Vintage Creations and Jenna Nicole Crystal of Freehold, N.J., have appointed several sales representatives. Margo Bryan is the new Vintage Creations/Jenna Nicole Crystal representative for Texas, Oklahoma, Arkansas, and Louisiana. Karla Green represents Vintage Creations in Illinois, Indiana, Michigan, and Wisconsin. Marie Dunn carries the Jenna Nicole Crystal line in California, Oregon, and Washington. She also carries Vintage Creations’ Prong-Set Marcasite line and Filigree Collection in California. Marilyn Jones and Jim Sullivan represent Vintage Creations’ Prong-Set Marcasite and Filigree lines in Oregon, Washington, Idaho, Montana, and Alaska.

New England Sterling has made several staff changes. Newly appointed are John Blackinton as vice president of operations and Wendy Blackinton as sales and marketing manager. Livia Greenberg has been promoted to director of sales and marketing, and Lori Lima has returned to the position of customer service representative. The company recently relocated its sales and marketing operations and part of its manufacturing facility to 45 Elm St. in North Attleboro, Mass.

Bruce Willox has been named director of marketing, Americas, for A.T. Cross Co. of Lincoln. R.I. He will be responsible for product marketing, advertising, promotion, market research, and merchandising activities for the United States, Canada, and Latin America. Willox, who joined Cross in 1984, had been the company’s manager of corporate marketing communications since 1994.

Bill Giovanello is the new president of Marsala Manufacturing. The Columbus, Ohio, company is a jewelry supplier for major retail stores throughout North America. Giovanello previously was vice president and general merchandice manager of footwear at Sears Roebuck and Co. in Hoffman Estates, Ill.


Jerome J. Atlas, founder of D. Atlas & Co Inc., Philadelphia, died recently.

Morton Goldin, the retired co-owner of Goldin Jewelers Inc., a Chicago retailer, died March 31 in Miami Beach, Fla. He was 72. Goldin owned and operated his jewelry business for more than 45 years before retiring in 1991.

Fritzi Moldavan, who owned Moldavan Jewelers in Chicago with her husband, Herman, died March 11 in Springfield, Va. Born in Leipzig, Germany, she was a Holocaust survivor.

Jennifer Billings Arrazate, 29, a sales associate for Lee Michaels Fine Jewelry in the Lakeside Shopping Center in New Orleans, died April 17.

Nile Edsel Castleberry, 70, of Selma, Ala., died March 24. A manager for Zales jewelers for 23 years, he was a Certified Gemologist and had received several company honors from Zales.

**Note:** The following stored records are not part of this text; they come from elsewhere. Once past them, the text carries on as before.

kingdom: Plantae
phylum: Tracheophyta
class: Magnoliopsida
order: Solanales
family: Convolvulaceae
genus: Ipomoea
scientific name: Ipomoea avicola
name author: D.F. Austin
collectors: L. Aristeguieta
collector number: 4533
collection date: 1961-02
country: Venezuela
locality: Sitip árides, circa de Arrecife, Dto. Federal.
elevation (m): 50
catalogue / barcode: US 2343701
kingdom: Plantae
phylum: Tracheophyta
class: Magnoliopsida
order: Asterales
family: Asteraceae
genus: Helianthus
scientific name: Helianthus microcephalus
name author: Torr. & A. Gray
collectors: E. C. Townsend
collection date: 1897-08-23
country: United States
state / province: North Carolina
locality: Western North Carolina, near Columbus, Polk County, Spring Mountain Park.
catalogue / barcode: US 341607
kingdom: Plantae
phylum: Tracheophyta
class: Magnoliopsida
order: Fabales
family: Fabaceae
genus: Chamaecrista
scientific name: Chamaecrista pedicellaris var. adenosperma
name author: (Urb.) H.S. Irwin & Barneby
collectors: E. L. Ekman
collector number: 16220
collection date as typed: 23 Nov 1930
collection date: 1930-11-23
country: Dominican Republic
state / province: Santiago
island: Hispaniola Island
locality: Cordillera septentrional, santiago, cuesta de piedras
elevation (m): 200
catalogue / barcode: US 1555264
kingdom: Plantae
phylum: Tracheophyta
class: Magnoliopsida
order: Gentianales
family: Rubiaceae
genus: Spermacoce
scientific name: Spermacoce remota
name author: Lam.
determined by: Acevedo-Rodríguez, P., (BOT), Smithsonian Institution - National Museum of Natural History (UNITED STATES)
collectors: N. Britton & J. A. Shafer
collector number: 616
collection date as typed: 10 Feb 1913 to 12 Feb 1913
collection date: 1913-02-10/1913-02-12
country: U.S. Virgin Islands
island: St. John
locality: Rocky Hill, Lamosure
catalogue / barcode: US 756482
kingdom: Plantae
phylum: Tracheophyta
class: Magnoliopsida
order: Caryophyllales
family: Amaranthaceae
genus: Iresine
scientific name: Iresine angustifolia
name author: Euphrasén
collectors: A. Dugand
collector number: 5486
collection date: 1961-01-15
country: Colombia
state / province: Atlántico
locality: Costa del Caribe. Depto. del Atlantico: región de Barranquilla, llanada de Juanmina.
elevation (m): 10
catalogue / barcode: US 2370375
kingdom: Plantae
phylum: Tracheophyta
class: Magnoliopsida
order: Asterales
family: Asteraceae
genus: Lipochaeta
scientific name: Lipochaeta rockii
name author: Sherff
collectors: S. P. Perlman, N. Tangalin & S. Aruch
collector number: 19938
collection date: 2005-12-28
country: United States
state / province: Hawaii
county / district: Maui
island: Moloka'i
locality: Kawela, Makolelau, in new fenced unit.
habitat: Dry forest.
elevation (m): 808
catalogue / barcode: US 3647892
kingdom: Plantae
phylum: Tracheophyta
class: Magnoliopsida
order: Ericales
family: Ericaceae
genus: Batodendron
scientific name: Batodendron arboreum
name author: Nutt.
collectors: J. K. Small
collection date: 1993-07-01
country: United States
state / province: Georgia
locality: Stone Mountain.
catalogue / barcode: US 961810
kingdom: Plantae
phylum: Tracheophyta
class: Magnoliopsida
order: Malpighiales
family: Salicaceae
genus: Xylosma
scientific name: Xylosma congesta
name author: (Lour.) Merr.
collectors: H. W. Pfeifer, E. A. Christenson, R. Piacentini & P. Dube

Stanley D. Hall, 85, of Lebanon, Ind., died April 23. He had owned Stanley Hall Jewelry for 49 years before retiring in 1978.

Lottie W. Malone, 93, of Trussville, Ala., died May 1. She was a retired employee of Golbro’s Jewelry Store.


Theresa Beltrani, vice president of the Long Island, N.Y., Chapter of Alumni & Associates, received the GIA Alumni “Regional Member of the Year” award for 1997. Beltrani is the owner of Gem Evaluation Lab, an independent gem and jewelry appraisal service in Mineola, N.Y.


The real Niña, Pinta, and Santa Maria probably didn’t cost as much, but it’s not about the money. It’s about a labor of love. Antonio Gonzalez, a master platinum- and goldsmith, re-created the ships of Christopher Columbus to pay homage to his hero for the 500-year anniversary of Columbus’ crossing of the Atlantic.

The task of re-creating the ships caused Gonzalez to give up his metalsmithing work on Philadelphia’s famed Jewelers Row for six years. He obtained designs of the replica of the three ships that traveled in convoy to America in 1992 and was able to scale down the Santa Maria to 18 in. long, 16.25 in. high, and 3.75 in. wide.

He built his own electrical and hand tools, a task that took nearly a year. Then he fitted pieces in brass before forming them from platinum and 18k gold. Even the flags and pennants are re-created in precious metals – platinum, yellow, and red gold.

The precious ships now are appraised at $1.9 million. They are available for private purchase.